Outside the theatre we found a monument to a favorite writer. It was put up in the theatre district to commemorate the umpty-enth performance of the Mousetrap (which we saw on our last trip).
We had another lunch at the Kerb street food market. Yum! Not quite as warm, so there were fewer toddlers rolling around in the fountains.
We went to the summer science show at the British Royal Society- I'll write a separate post about that, as it was fascinating and deserves more time than a brief blurb.
We were able to get tickets for a Shakespeare performance at the New Globe Theatre. The play was Titus Andronicus (which is obscure for a reason) but the experience was fabulous- seeing the staging, the excellent acting, the use of the audience for crowd scenes, and the broad humor.
We found another entry for our sign collection- just the fix for droopy cannons:
Speaking of public art, we were non-plussed by the giant blue rooster in Trafalgar square. You think I'm kidding you?
We had dinner at Chimes, a favorite restaurant, and went to a classical music concert at St. Martins-in-the-Fields- something else we've done before and always enjoy.

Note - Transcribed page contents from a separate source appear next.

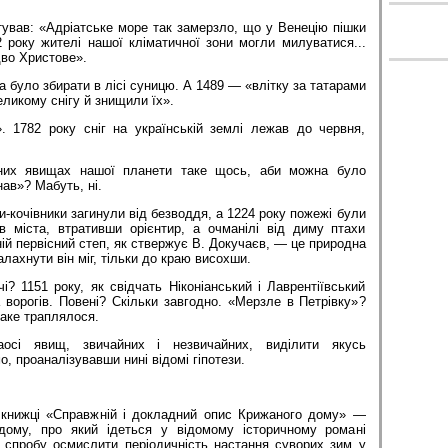
атував: «Адріатське море так замерзло, що у Венецію пішки
 року жителі нашої кліматичної зони могли милуватися...
дво Христове».
 було збирати в лісі суницю. А 1489 — «влітку за татарами
еликому снігу й знищили їх».
 1782 року сніг на українській землі лежав до червня,
.
них явищах нашої планети таке щось, аби можна було
нав»? Мабуть, ні.
и-кочівники загинули від безводдя, а 1224 року пожежі були
 в міста, втративши орієнтир, а очманілі від диму птахи
й первісний степ, як ствержує В. Докучаєв, — це природна
алахнути він міг, тільки до краю висохши.
чі? 1151 року, як свідчать Ніконіанський і Лаврентіївський
а ворогів. Повені? Скільки завгодно. «Мерзле в Петрівку»?
таке траплялося.
сі явищ, звичайних і незвичайних, виділити якусь
, проаналізувавши нині відомі гіпотези.
 книжці «Справжній і докладний опис Крижаного дому» —
дому, про який ідеться у відомому історичному романі
в спробу осмислити періодичність настання суворих зим у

And we spent an evening at Cecil Sharpe House, home of the English Folk Song and Dance Society in Camden, watching a concert put on by all the various groups that meet there. The theme was 'Spinning Yarns', which was bound to appeal to me:
|Fiddlers at Cecil Sharpe House|
There was more walking, sausages at the Borough market, our traditional last-day stops for English cheeses at Neal's Yard Dairy and Hatchards' book store, a trek to the airport, the ritual last purchase of English chocolate and the long flight home. And a long sigh for the end of another fabulous vacation.